35 Il n'en reste pas moins que la règle qui est en cause dans la présente affaire est identique à celle dont il était question dans l'affaire Steenhorst-Neerings et que l'application de ces règles ne rend pas impossible l'exercice de droits fondés sur la directive.

36 Eu égard aux considérations qui précèdent, il y a lieu de répondre à la juridiction nationale que le droit communautaire ne s'oppose pas à l'application, à une demande basée sur l'effet direct de la directive 79-7, d'une règle de droit national qui se borne à limiter la période, préalable à l'introduction de la demande, pour laquelle des arriérés de prestations peuvent être obtenus, quand bien même la directive en question n'a pas été transposée correctement dans les délais dans l'État membre en cause.

Sur les dépens

37 Les frais exposés par les Gouvernements irlandais et du Royaume-Uni et par la Commission des Communautés européennes, qui ont soumis des observations à la Cour, ne peuvent faire l'objet d'un remboursement.
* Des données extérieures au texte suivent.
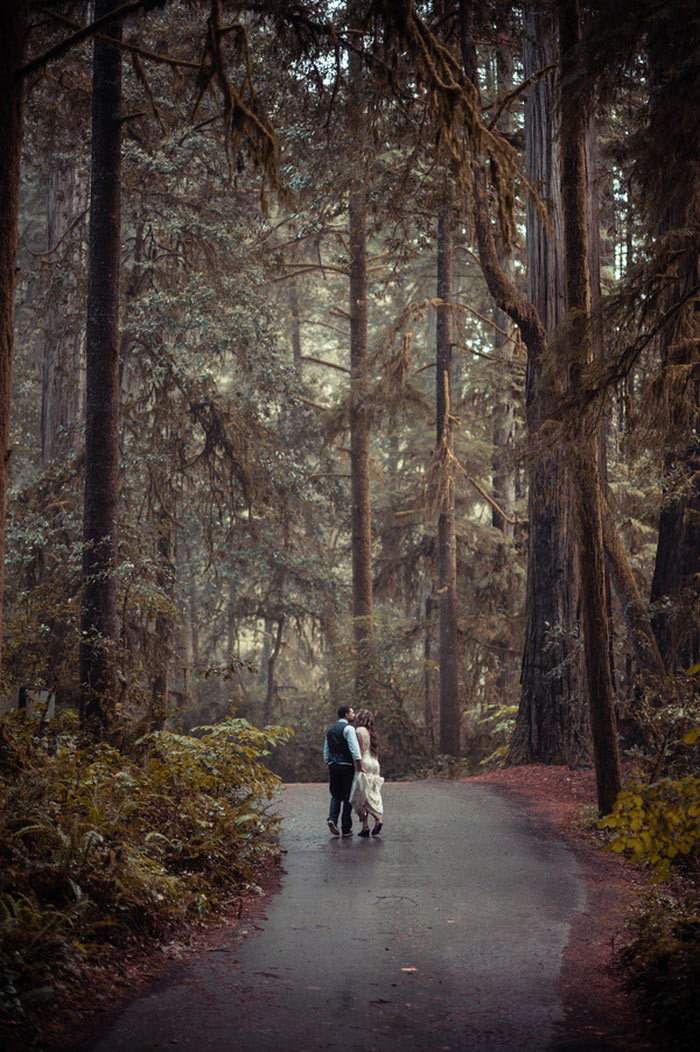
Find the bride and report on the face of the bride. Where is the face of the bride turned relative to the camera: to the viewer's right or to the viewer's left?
to the viewer's left

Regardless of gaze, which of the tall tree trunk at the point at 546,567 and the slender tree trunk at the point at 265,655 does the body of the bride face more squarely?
the slender tree trunk

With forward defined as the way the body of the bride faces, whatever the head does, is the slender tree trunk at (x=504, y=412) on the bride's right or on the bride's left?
on the bride's right
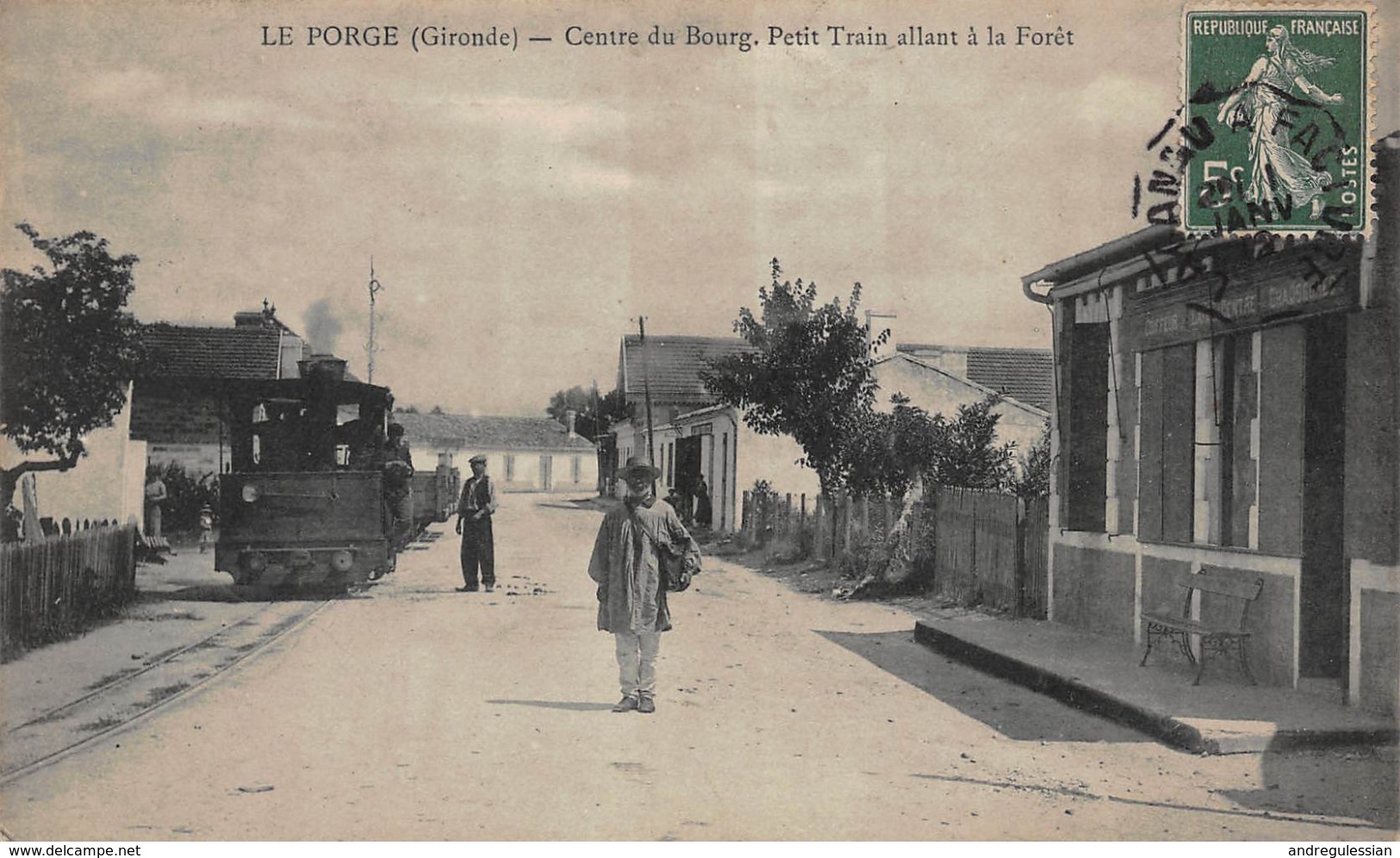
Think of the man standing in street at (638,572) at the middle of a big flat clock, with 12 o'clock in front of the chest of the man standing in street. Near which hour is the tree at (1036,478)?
The tree is roughly at 7 o'clock from the man standing in street.

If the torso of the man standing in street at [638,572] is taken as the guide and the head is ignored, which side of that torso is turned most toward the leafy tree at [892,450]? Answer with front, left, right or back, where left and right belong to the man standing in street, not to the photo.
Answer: back

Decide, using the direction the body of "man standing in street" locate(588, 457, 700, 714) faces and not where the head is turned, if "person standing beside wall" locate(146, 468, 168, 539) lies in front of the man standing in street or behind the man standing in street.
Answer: behind

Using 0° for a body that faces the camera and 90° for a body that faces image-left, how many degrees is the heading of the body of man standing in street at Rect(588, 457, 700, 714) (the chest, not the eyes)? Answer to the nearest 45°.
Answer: approximately 0°

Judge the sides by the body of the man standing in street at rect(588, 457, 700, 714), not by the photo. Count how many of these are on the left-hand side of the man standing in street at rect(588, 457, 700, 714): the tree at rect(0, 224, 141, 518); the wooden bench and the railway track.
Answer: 1

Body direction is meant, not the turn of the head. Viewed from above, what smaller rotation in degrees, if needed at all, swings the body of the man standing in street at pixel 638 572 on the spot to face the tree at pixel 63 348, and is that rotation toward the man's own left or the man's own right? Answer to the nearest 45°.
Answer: approximately 135° to the man's own right

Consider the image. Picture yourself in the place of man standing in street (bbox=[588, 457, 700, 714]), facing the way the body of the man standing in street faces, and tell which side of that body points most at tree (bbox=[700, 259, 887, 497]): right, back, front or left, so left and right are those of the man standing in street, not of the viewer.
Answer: back

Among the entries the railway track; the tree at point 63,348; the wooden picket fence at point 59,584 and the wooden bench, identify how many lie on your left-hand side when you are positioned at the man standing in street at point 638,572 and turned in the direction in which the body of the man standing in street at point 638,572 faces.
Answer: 1

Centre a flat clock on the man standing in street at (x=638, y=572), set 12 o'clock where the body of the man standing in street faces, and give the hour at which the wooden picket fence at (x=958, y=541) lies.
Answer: The wooden picket fence is roughly at 7 o'clock from the man standing in street.

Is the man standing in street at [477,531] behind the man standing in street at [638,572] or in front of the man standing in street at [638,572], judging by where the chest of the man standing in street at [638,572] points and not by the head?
behind

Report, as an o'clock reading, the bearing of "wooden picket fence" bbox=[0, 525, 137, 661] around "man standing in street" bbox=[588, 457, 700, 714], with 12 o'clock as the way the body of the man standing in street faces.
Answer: The wooden picket fence is roughly at 4 o'clock from the man standing in street.

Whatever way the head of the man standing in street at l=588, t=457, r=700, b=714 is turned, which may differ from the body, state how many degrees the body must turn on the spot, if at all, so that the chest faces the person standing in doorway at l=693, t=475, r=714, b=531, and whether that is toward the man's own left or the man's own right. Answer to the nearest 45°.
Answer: approximately 180°

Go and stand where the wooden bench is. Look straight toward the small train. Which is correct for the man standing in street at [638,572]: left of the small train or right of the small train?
left

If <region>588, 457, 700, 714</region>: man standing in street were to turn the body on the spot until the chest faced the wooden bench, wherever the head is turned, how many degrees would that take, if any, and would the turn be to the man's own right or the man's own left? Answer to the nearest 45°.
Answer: approximately 90° to the man's own left
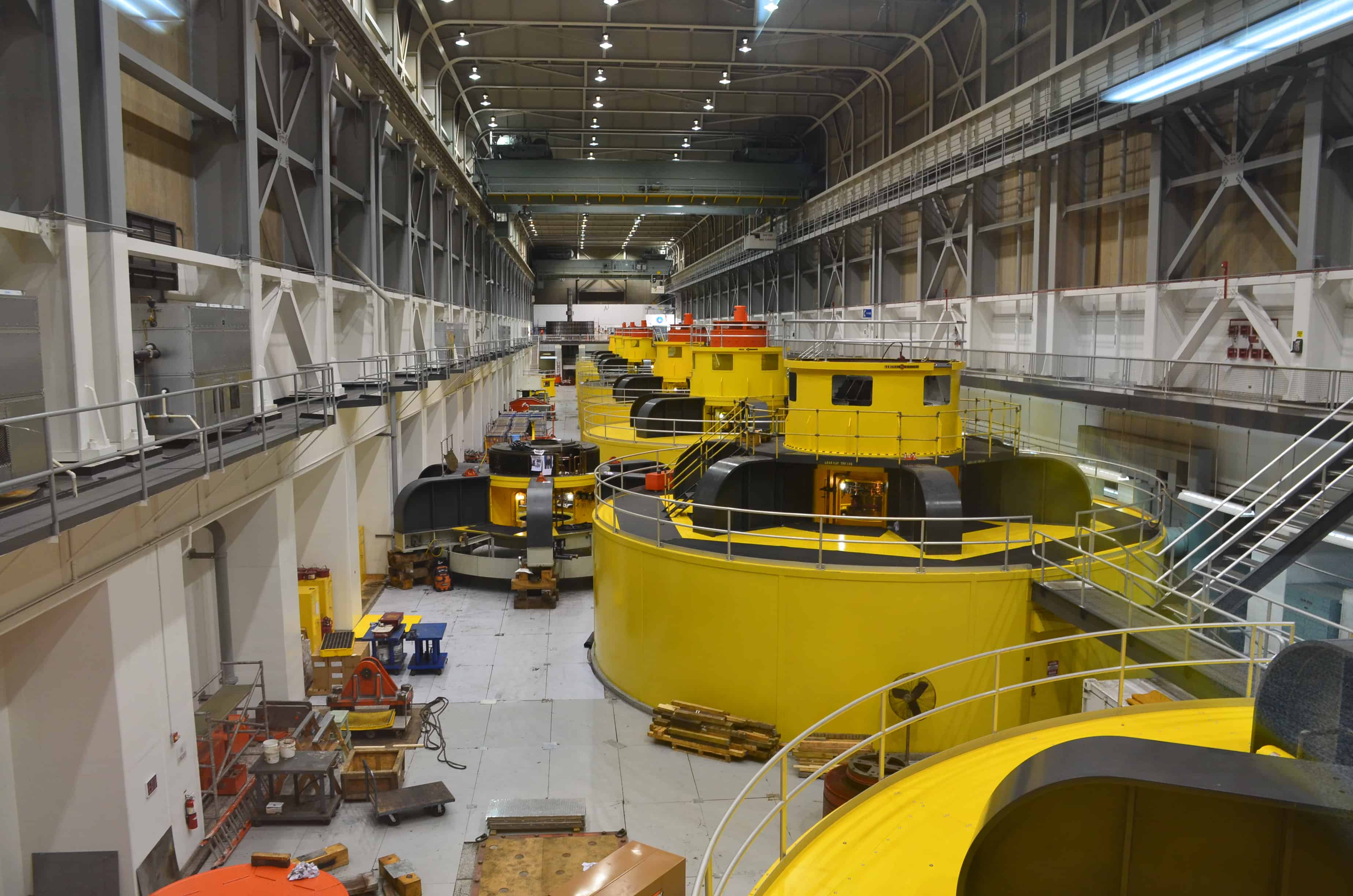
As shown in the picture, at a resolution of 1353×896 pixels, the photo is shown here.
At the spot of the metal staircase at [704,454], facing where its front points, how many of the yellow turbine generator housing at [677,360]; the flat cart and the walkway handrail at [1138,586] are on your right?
1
La procédure revêtant, à l'égard des parties au principal, le caractère d'un incident soulevé devant la juridiction nationale, il appartient à celle-ci de statuer sur les dépens.

Par ces motifs,

LA COUR,

statuant sur les questions à elle soumises par la Court of Appeal, par ordonnance du 30 octobre 1992, dit pour droit:

Le droit communautaire ne s'oppose pas à l'application, à une demande basée sur l'effet direct de la directive 79-7-CEE du Conseil, du 19 décembre 1978, relative à la mise en œuvre progressive du principe de l'égalité de traitement entre hommes et femmes en matière de sécurité sociale, d'une règle de droit national qui se borne à limiter la période, préalable à l'introduction de la demande, pour laquelle des arriérés de prestations peuvent être obtenus, quand bien même la directive en question n'a pas été transposée correctement dans les délais dans l'État membre en cause.